No medal involved this time. Little drama, either. Novak Djokovic simply ground his way to another tournament title match. And Roger Federer will be waiting for him.
Djokovic reached the finals of the Western & Southern Open for the second straight year on Saturday, beating Juan Martin del Potro 6-3, 6-2 in a reprise of their Olympics match. Del Potro defeated Djokovic for the bronze medal on Wimbledon’s lush grass two weeks ago.
Federer beat Swiss countryman Stanislas Wawrinka 7-6 (4), 6-3 in the other semifinal.
The final will match the world’s top two players, the first time that’s happened in Cincinnati.

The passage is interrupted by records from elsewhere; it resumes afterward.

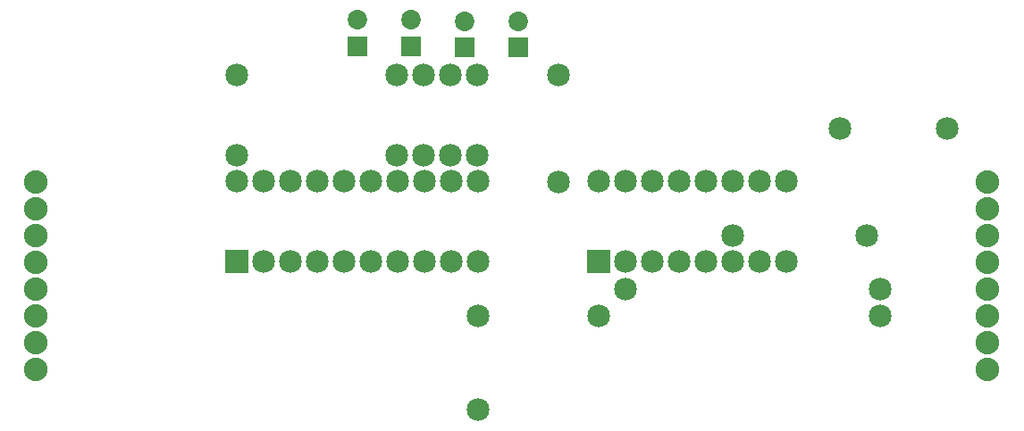
<source format=gbs>
G04 MADE WITH FRITZING*
G04 WWW.FRITZING.ORG*
G04 SINGLE SIDED*
G04 HOLES NOT PLATED*
G04 CONTOUR ON CENTER OF CONTOUR VECTOR*
%ASAXBY*%
%FSLAX23Y23*%
%MOIN*%
%OFA0B0*%
%SFA1.0B1.0*%
%ADD10C,0.088000*%
%ADD11C,0.085000*%
%ADD12C,0.072992*%
%ADD13R,0.085000X0.085000*%
%ADD14R,0.072992X0.072992*%
%LNMASK0*%
G90*
G70*
G54D10*
X3730Y984D03*
X3730Y884D03*
X3730Y784D03*
X3730Y684D03*
X3730Y584D03*
X3730Y484D03*
X3730Y384D03*
X3730Y284D03*
G54D11*
X2280Y484D03*
X3330Y484D03*
X2380Y584D03*
X3330Y584D03*
X2780Y784D03*
X3280Y784D03*
X2130Y984D03*
X2130Y1384D03*
X3180Y1184D03*
X3580Y1184D03*
X930Y1084D03*
X930Y1384D03*
X1830Y134D03*
X1830Y484D03*
X1724Y1084D03*
X1724Y1384D03*
X1524Y1084D03*
X1524Y1384D03*
X1624Y1084D03*
X1624Y1384D03*
X1824Y1084D03*
X1824Y1384D03*
G54D10*
X180Y984D03*
X180Y884D03*
X180Y784D03*
X180Y684D03*
X180Y584D03*
X180Y484D03*
X180Y384D03*
X180Y284D03*
G54D11*
X929Y687D03*
X929Y987D03*
X1029Y687D03*
X1029Y987D03*
X1129Y687D03*
X1129Y987D03*
X1229Y687D03*
X1229Y987D03*
X1329Y687D03*
X1329Y987D03*
X1429Y687D03*
X1429Y987D03*
X1529Y687D03*
X1529Y987D03*
X1629Y687D03*
X1629Y987D03*
X1729Y687D03*
X1729Y987D03*
X1829Y687D03*
X1829Y987D03*
X2279Y687D03*
X2279Y987D03*
X2379Y687D03*
X2379Y987D03*
X2479Y687D03*
X2479Y987D03*
X2579Y687D03*
X2579Y987D03*
X2679Y687D03*
X2679Y987D03*
X2779Y687D03*
X2779Y987D03*
X2879Y687D03*
X2879Y987D03*
X2979Y687D03*
X2979Y987D03*
G54D12*
X1980Y1486D03*
X1980Y1584D03*
X1380Y1490D03*
X1380Y1589D03*
X1580Y1490D03*
X1580Y1589D03*
X1780Y1486D03*
X1780Y1584D03*
G54D13*
X929Y687D03*
X2279Y687D03*
G54D14*
X1980Y1486D03*
X1380Y1490D03*
X1580Y1490D03*
X1780Y1486D03*
G04 End of Mask0*
M02*
</source>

If Federer wins, it’ll give him a record five titles in the tournament.
“It’s a nice bonus, really,” Federer said. “When I was a kid I wasn’t thinking of winning five Cincinnatis, but then again here I am in this great situation being able to do it, the first man ever. So I’m obviously excited. Very often when I do now reach a final there is something on the line. Here we go there is something there.”
“I hope I’m fresher than him tomorrow,” Federer said. “We’ll see how it goes.”
Venus Williams played through a bad back that forced her to get treatment and reduced her serve to 63 mph (101 kph) before finally fading in the third set as China’s Li Na reached the women’s final with a 7-5, 3-6, 6-1 victory.
Li is trying for her first title this season. She lost in finals at Sydney, Rome and Montreal, where Petra Kvitova beat her a week ago.
Kvitova played Angelique Kerber in the other semifinal. Kerber ended Serena Williams’ 19-match winning streak a day earlier.
Djokovic and del Potro exchanged a lot of shots from the baseline in the first set, with both players wasting chances to take control early. Djokovic got to the semifinal by holding serve in all 22 games during the tournament, facing only four break points. He faced that many in the third game of the match.
The Serb saved one of those break points with a 30-shot rally that ended with del Potro dumping a backhand into the net, then dropping his head.
“We played long rallies,” Djokovic said. “It could have easily gone the other way. I managed to hang in there and play my best when I needed it.”
One of del Potro’s biggest concerns is his left wrist, which has nagged him for some time. The right-hander will have it checked before the U.S. Open by the same doctor, who operated on his right wrist in 2010, when he missed most of the season while recovering.
During the first set, del Potro looked at his left wrist and shook it after a tough backhand shot, an indication those long rallies were stinging.
“Yeah, it’s bothering me all the time and I don’t want to risk too much,” del Potro said. “I have experience in wrist problems, and I would like to take time to fix this little problem.”
Djokovic broke him to go up 4-2 and served it out. He broke him again for a 2-1 lead in the second set, when del Potro seemed to lose his edge.
Li seemed fresher than Venus Williams, who lost games on her serve twice by double-faulting. Williams had 21 unforced errors in the first set, which took 61 minutes.
After the third game of the second set, Williams called for the trainer. She placed a white towel on the court and lay face-down for several minutes while the trainer worked on her lower back. Williams went back out on the court and broke Li’s serve to even the set at 2-all.
Williams had trouble getting anything on her serve she moved stiffly and ambled to her chair during breaks, leaning down to stretch her back. With the crowd cheering every point, she kept playing and kept winning, breaking Li again to go up 4-2 and serving it the set.
Before one serve early in the third set, she started to raise her arm to toss the ball and had to stop because of her back. She then served at 66 mph and held serve. One of her second serves clocked 63 mph a few games later.
Williams pushed herself up to the end. She ran down a ball for a put-away slam in the last game, which Li won when Williams hit a return long her 47th unforced error during the 2-hour, 8-minute match.
Williams smiled as he walked to the net to shake hands.